History

Japan
- Name: Yu 5
- Builder: Hitachi Kasado Works, Kudamatsu, Japan
- Fate: Surrendered August 1945; Scuttled or scrapped;

General characteristics Yu I type
- Type: Transport submarine
- Displacement: 274 long tons (278 t) surfaced; 346 long tons (352 t) submerged;
- Length: 41.40 m (135 ft 10 in) overall
- Beam: 3.90 m (12 ft 10 in)
- Draft: 3.00 m (9 ft 10 in)
- Propulsion: 2 × Hesselman engines; 298 kW (400 bhp) surfaced; 56 kW (75 shp) submerged; single shaft;
- Speed: 10 knots (19 km/h; 12 mph) surfaced; 4 knots (7.4 km/h; 4.6 mph) submerged;
- Range: 1,500 nmi (2,800 km; 1,700 mi) at 8 knots (15 km/h; 9.2 mph) surfaced; 32 nmi (59 km; 37 mi) at 4 knots (7.4 km/h; 4.6 mph) submerged;
- Test depth: 100 m (328 ft)
- Capacity: 24 tons freight or 40 troops
- Complement: 23
- Armament: 1 × Type 4 37 mm shipboard gun; 5 × Type 99 light machine guns;

= Japanese submarine Yu 5 =

Imperial Japanese Army Yu 1-class submarine

Yu 5 was an Imperial Japanese Army transport submarine of the Yu 1 subclass of the Yu I type.

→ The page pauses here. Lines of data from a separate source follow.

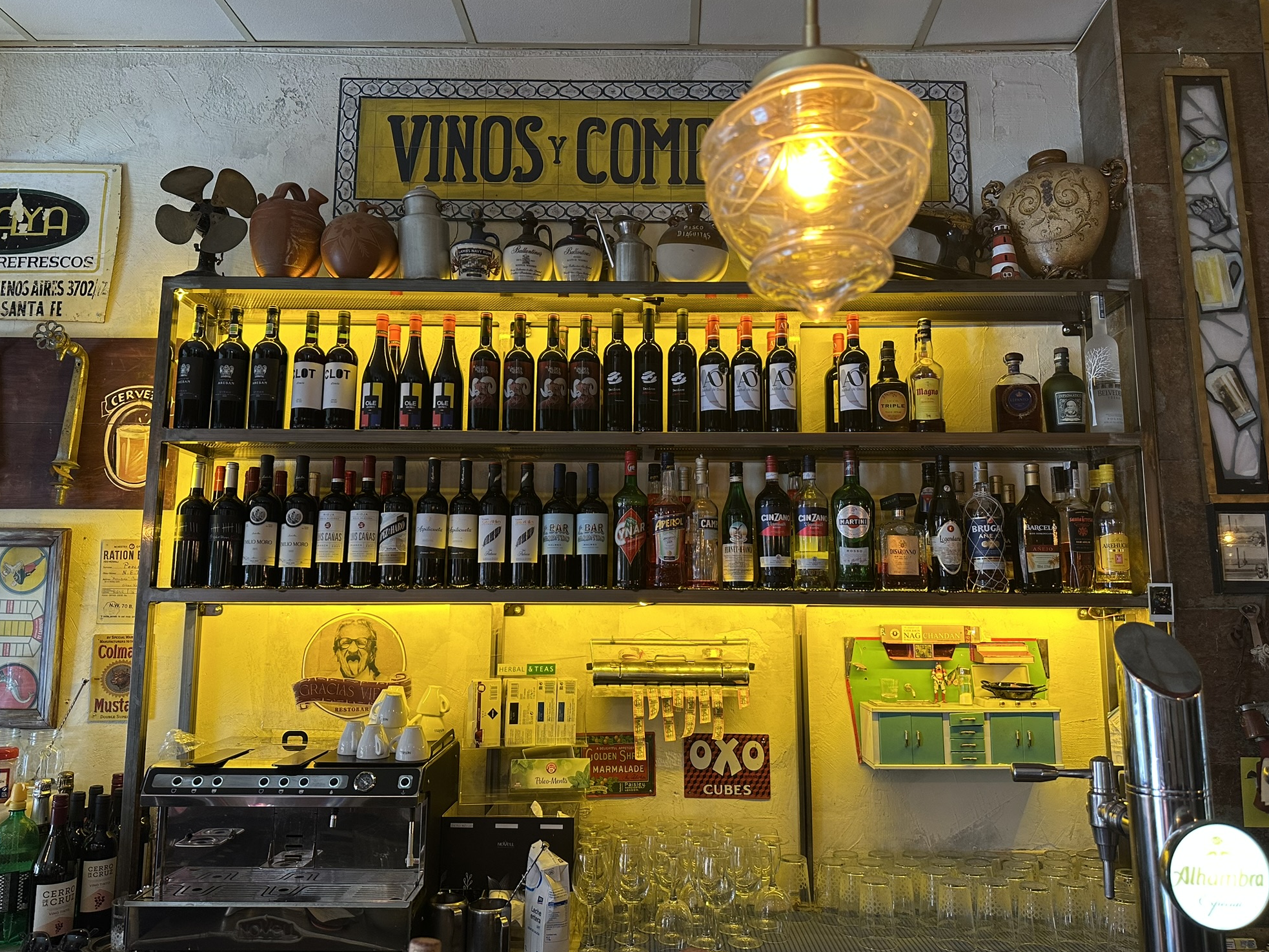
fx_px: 917
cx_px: 636
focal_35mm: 25
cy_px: 472
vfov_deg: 54.9
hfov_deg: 69.4
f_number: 1.78
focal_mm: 6.86
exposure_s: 1/100
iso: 160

Constructed for use during the latter stages of World War II, she served in the waters of the Japanese archipelago.

==Construction==
In the final two years of World War II, the Imperial Japanese Army constructed transport submarines — officially the Type 3 submergence transport vehicle and known to the Japanese Army as the Maru Yu — with which to supply its isolated island garrisons in the Pacific Ocean. Only submarines of the Yu I type were completed and saw service. The Yu I type was produced in four subclasses, each produced by a different manufacturer and differing primarily in the design of their conning towers and details of their gun armament. None carried torpedoes or had torpedo tubes. Yu 5 was a unit of the Yu 1 subclass.

The Hitachi Kasado Works (Hitachi Kasado Seisakujo) at Kudamatsu, Japan, constructed Yu 5. Records of the details of the construction of Yu 5 have not been discovered, but the earlier Yu I-type submarines were laid down and launched during the latter half of 1943 and entered service at the end of 1943 or early in 1944.

==Service history==
Yu 5 spent her operational career in Japanese home waters. Surviving records of the activities of Imperial Japanese Army submarines are fragmentary, and no records have been discovered describing her specific activities in support of any particular operation.

World War II ended with the cessation of hostilities on 15 August 1945.Yu 5 surrendered to the Allies later in August 1945. She subsequently either was scuttled or scrapped.